* _INSTRUCTIONS TO FOLLOW_: Pictures are to be left out, and the rest of the records reproduced exactly.

* _EXERCISE INPUTS_:

╔══

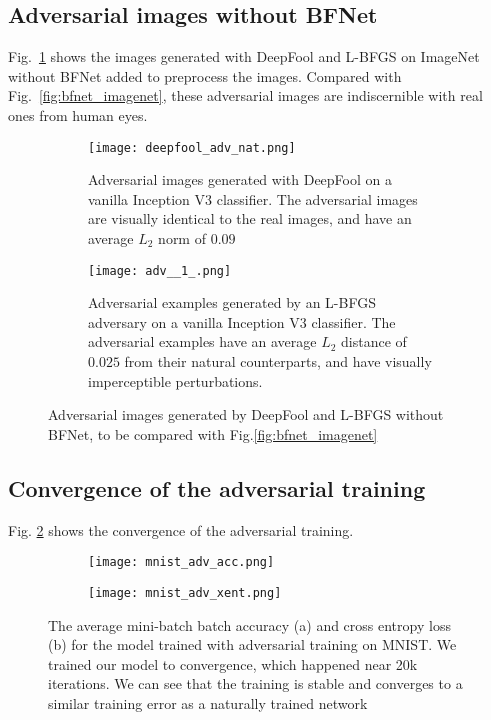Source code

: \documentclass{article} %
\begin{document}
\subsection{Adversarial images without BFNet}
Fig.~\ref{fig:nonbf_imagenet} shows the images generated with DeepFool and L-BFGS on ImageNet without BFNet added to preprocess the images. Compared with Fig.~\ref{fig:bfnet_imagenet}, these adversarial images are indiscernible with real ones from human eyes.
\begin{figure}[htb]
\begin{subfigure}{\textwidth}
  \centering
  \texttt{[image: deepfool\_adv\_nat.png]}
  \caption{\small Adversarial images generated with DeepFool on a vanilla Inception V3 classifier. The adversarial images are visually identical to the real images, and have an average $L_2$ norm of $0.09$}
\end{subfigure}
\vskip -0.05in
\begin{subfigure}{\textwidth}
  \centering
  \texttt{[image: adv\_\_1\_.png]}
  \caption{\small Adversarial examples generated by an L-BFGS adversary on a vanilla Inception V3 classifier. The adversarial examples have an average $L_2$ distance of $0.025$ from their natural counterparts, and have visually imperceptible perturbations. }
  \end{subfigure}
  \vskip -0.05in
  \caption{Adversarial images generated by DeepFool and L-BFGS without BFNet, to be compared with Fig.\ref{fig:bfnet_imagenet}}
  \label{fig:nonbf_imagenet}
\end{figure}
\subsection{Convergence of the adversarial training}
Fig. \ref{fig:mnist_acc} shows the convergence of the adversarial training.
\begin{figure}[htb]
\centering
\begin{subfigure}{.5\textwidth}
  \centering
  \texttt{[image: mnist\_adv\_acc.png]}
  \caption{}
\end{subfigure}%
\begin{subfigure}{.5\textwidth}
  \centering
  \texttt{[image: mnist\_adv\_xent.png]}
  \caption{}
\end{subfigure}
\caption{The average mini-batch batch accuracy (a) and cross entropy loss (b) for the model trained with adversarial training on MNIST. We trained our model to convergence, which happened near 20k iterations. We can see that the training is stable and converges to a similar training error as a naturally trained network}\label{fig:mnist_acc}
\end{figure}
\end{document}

╚══

* _YOUR SOLUTION_:
Source code

: \documentclass{article} %
\begin{document}
\subsection{Adversarial images without BFNet}
Fig.~\ref{fig:nonbf_imagenet} shows the images generated with DeepFool and L-BFGS on ImageNet without BFNet added to preprocess the images. Compared with Fig.~\ref{fig:bfnet_imagenet}, these adversarial images are indiscernible with real ones from human eyes.
\begin{figure}[htb]
\begin{subfigure}{\textwidth}
  \centering
  \texttt{[image: deepfool\_adv\_nat.png]}
  \caption{\small Adversarial images generated with DeepFool on a vanilla Inception V3 classifier. The adversarial images are visually identical to the real images, and have an average $L_2$ norm of $0.09$}
\end{subfigure}
\vskip -0.05in
\begin{subfigure}{\textwidth}
  \centering
  \texttt{[image: adv\_\_1\_.png]}
  \caption{\small Adversarial examples generated by an L-BFGS adversary on a vanilla Inception V3 classifier. The adversarial examples have an average $L_2$ distance of $0.025$ from their natural counterparts, and have visually imperceptible perturbations. }
  \end{subfigure}
  \vskip -0.05in
  \caption{Adversarial images generated by DeepFool and L-BFGS without BFNet, to be compared with Fig.\ref{fig:bfnet_imagenet}}
  \label{fig:nonbf_imagenet}
\end{figure}
\subsection{Convergence of the adversarial training}
Fig. \ref{fig:mnist_acc} shows the convergence of the adversarial training.
\begin{figure}[htb]
\centering
\begin{subfigure}{.5\textwidth}
  \centering
  \texttt{[image: mnist\_adv\_acc.png]}
  \caption{}
\end{subfigure}%
\begin{subfigure}{.5\textwidth}
  \centering
  \texttt{[image: mnist\_adv\_xent.png]}
  \caption{}
\end{subfigure}
\caption{The average mini-batch batch accuracy (a) and cross entropy loss (b) for the model trained with adversarial training on MNIST. We trained our model to convergence, which happened near 20k iterations. We can see that the training is stable and converges to a similar training error as a naturally trained network}\label{fig:mnist_acc}
\end{figure}
\end{document}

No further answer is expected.